I am delighted to answer a question from the distinguished president of that squadron. Nearly two years ago, all gliding had to be suspended for safety reasons. We have been unable to find a contractor who could credibly take on the repair of the Vigilants, but the Vikings are all on their way up, together with a very small number of Vigilants. By 2018 we will be delivering a full programme of gliding, with an enhanced level of powered flying with more Grob Tutors, and that will start this summer.
Some 5,000 service personnel who serve overseas have applied for postal votes. They tell me that by the time the postal votes are sent to the regiment, those serving overseas are disadvantaged. How will the Minister ensure that postal votes are received by those serving overseas who wish to vote?

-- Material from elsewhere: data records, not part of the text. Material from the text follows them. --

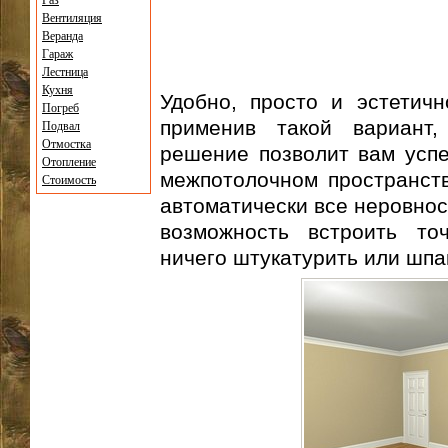
Газ
Вентиляция
Веранда
Гараж
Лестница
Кухня
Удобно, просто и эстетич
Погреб
применив такой вариант,
Подвал
Отмостка
решение позволит вам успе
Отопление
межпотолочном пространств
Стоимость
автоматически все неровнос
возможность встроить то
ничего штукатурить или шпа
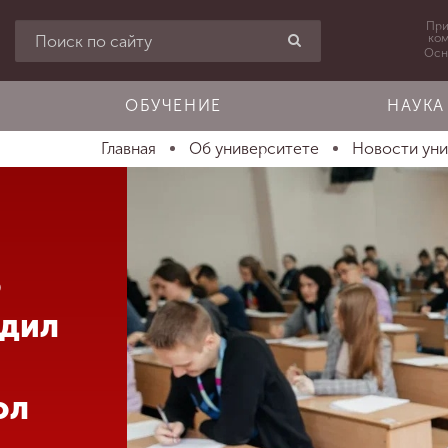
При
ко
Осн
ОБУЧЕНИЕ
НАУКА
Главная
Об университете
Новости ун
о
адил
ол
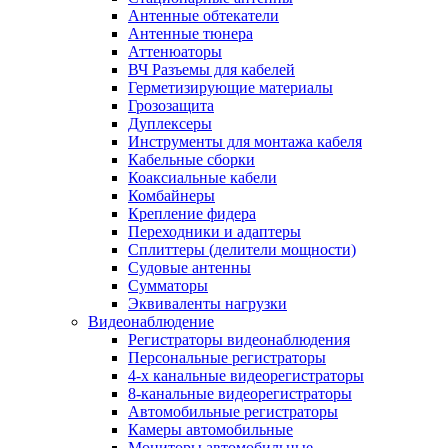
Антенные обтекатели
Антенные тюнера
Аттенюаторы
ВЧ Разъемы для кабелей
Герметизирующие материалы
Грозозащита
Дуплексеры
Инструменты для монтажа кабеля
Кабельные сборки
Коаксиальные кабели
Комбайнеры
Крепление фидера
Переходники и адаптеры
Сплиттеры (делители мощности)
Судовые антенны
Сумматоры
Эквиваленты нагрузки
Видеонаблюдение
Регистраторы видеонаблюдения
Персональные регистраторы
4-х канальные видеорегистраторы
8-канальные видеорегистраторы
Автомобильные регистраторы
Камеры автомобильные
Мониторы автомобильные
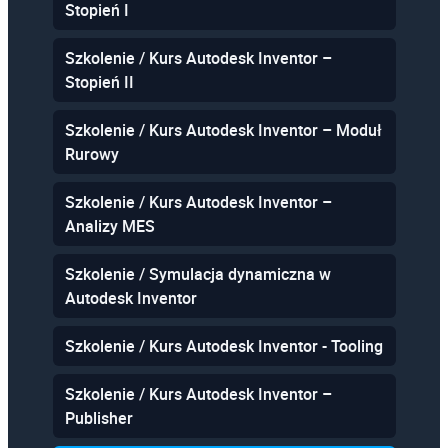
Stopień I
Szkolenie / Kurs Autodesk Inventor –
Stopień II
Szkolenie / Kurs Autodesk Inventor – Moduł
Rurowy
Szkolenie / Kurs Autodesk Inventor –
Analizy MES
Szkolenie / Symulacja dynamiczna w
Autodesk Inventor
Szkolenie / Kurs Autodesk Inventor - Tooling
Szkolenie / Kurs Autodesk Inventor –
Publisher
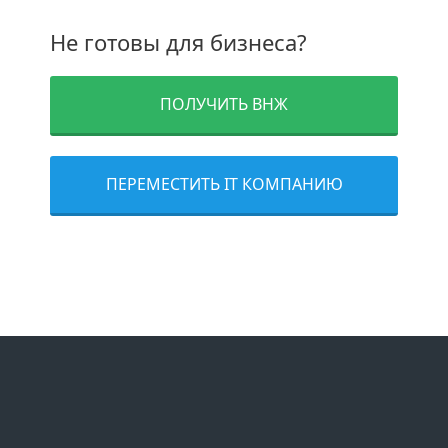
Не готовы для бизнеса?
ПОЛУЧИТЬ ВНЖ
ПЕРЕМЕСТИТЬ IT КОМПАНИЮ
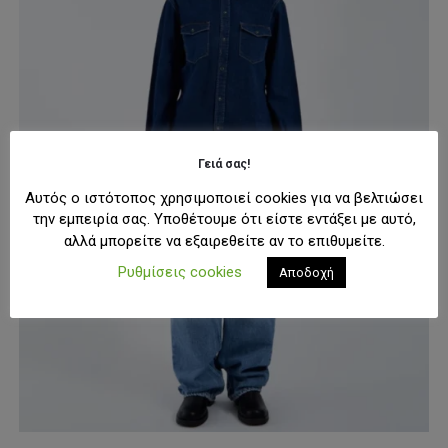
Γειά σας!
Αυτός ο ιστότοπος χρησιμοποιεί cookies για να βελτιώσει
την εμπειρία σας. Υποθέτουμε ότι είστε εντάξει με αυτό,
αλλά μπορείτε να εξαιρεθείτε αν το επιθυμείτε.
Ρυθμίσεις cookies
Αποδοχή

We partook in the Government-wide scheme launched on 1 February to try to ensure that our service personnel were aware that they could register, and we will do the same again through a defence information notice on the EU referendum that will be issued in May. Ultimately, it is down to individual service voters whether they register or vote.
May I ask the Secretary of State, or perhaps my hon. and very gallant Friend the Minister for the Armed Forces—[Interruption] Gallant because she is in the Royal Navy reserves—to assure the House that no investigator used by Leigh Day or Public Interest Lawyers is paid for by the Ministry of Defence for any service?
I can give the assurance that, although the Ministry of Defence does not direct the investigations of the Iraq Historic Allegations Team, it is responsible for ensuring that public money is spent well and efficiently. While we can clearly justify investigations into wrongdoing and those that exonerate our armed forces, we cannot justify spending money on processes that frustrate those investigations. We have given clear ministerial direction that those agents are not to be paid with public money, and we have received assurances that that is the case.
Several hon. Members rose—
Order. I am sorry, but demand invariably exceeds supply and we must move on.